━━━ MATERIAL SHOWN ━━━

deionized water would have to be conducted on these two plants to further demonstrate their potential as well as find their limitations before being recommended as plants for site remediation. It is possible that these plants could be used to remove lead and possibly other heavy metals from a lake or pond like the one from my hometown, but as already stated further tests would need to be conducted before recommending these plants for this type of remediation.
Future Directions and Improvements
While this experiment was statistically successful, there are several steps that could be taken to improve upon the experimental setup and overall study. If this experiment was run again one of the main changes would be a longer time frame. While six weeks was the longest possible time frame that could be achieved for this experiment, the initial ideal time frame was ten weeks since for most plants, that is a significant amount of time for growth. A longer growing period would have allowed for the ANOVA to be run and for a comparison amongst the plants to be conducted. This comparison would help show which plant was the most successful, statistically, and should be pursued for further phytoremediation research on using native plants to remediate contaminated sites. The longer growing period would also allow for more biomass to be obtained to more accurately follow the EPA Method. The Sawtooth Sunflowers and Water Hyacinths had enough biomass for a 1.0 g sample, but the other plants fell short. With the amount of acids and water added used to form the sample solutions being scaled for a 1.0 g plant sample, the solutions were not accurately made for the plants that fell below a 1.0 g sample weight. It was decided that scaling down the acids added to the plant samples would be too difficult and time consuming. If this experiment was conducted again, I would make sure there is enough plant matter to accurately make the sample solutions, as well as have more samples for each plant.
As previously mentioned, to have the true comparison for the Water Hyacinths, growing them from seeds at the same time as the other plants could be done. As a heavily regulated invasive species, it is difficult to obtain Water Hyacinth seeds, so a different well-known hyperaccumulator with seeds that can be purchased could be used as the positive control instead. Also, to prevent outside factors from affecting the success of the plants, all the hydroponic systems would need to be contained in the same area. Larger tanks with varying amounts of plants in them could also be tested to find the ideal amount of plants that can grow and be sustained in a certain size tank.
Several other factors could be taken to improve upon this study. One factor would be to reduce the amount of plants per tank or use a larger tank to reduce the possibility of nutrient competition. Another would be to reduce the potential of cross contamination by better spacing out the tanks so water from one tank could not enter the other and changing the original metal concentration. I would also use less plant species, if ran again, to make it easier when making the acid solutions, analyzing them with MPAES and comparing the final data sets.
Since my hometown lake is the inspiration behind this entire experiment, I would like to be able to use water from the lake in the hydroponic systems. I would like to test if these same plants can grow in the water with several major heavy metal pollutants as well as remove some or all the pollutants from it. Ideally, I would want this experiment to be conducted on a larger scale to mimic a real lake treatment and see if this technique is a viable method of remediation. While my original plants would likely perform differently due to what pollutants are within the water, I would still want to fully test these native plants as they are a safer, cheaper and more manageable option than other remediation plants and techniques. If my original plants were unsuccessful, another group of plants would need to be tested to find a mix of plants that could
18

━━━

REQUIREMENT: Each record needs to be duplicated exactly.

OUTPUT OF THE EXERCISE:
deionized water would have to be conducted on these two plants to further demonstrate their potential as well as find their limitations before being recommended as plants for site remediation. It is possible that these plants could be used to remove lead and possibly other heavy metals from a lake or pond like the one from my hometown, but as already stated further tests would need to be conducted before recommending these plants for this type of remediation.
Future Directions and Improvements
While this experiment was statistically successful, there are several steps that could be taken to improve upon the experimental setup and overall study. If this experiment was run again one of the main changes would be a longer time frame. While six weeks was the longest possible time frame that could be achieved for this experiment, the initial ideal time frame was ten weeks since for most plants, that is a significant amount of time for growth. A longer growing period would have allowed for the ANOVA to be run and for a comparison amongst the plants to be conducted. This comparison would help show which plant was the most successful, statistically, and should be pursued for further phytoremediation research on using native plants to remediate contaminated sites. The longer growing period would also allow for more biomass to be obtained to more accurately follow the EPA Method. The Sawtooth Sunflowers and Water Hyacinths had enough biomass for a 1.0 g sample, but the other plants fell short. With the amount of acids and water added used to form the sample solutions being scaled for a 1.0 g plant sample, the solutions were not accurately made for the plants that fell below a 1.0 g sample weight. It was decided that scaling down the acids added to the plant samples would be too difficult and time consuming. If this experiment was conducted again, I would make sure there is enough plant matter to accurately make the sample solutions, as well as have more samples for each plant.
As previously mentioned, to have the true comparison for the Water Hyacinths, growing them from seeds at the same time as the other plants could be done. As a heavily regulated invasive species, it is difficult to obtain Water Hyacinth seeds, so a different well-known hyperaccumulator with seeds that can be purchased could be used as the positive control instead. Also, to prevent outside factors from affecting the success of the plants, all the hydroponic systems would need to be contained in the same area. Larger tanks with varying amounts of plants in them could also be tested to find the ideal amount of plants that can grow and be sustained in a certain size tank.
Several other factors could be taken to improve upon this study. One factor would be to reduce the amount of plants per tank or use a larger tank to reduce the possibility of nutrient competition. Another would be to reduce the potential of cross contamination by better spacing out the tanks so water from one tank could not enter the other and changing the original metal concentration. I would also use less plant species, if ran again, to make it easier when making the acid solutions, analyzing them with MPAES and comparing the final data sets.
Since my hometown lake is the inspiration behind this entire experiment, I would like to be able to use water from the lake in the hydroponic systems. I would like to test if these same plants can grow in the water with several major heavy metal pollutants as well as remove some or all the pollutants from it. Ideally, I would want this experiment to be conducted on a larger scale to mimic a real lake treatment and see if this technique is a viable method of remediation. While my original plants would likely perform differently due to what pollutants are within the water, I would still want to fully test these native plants as they are a safer, cheaper and more manageable option than other remediation plants and techniques. If my original plants were unsuccessful, another group of plants would need to be tested to find a mix of plants that could
18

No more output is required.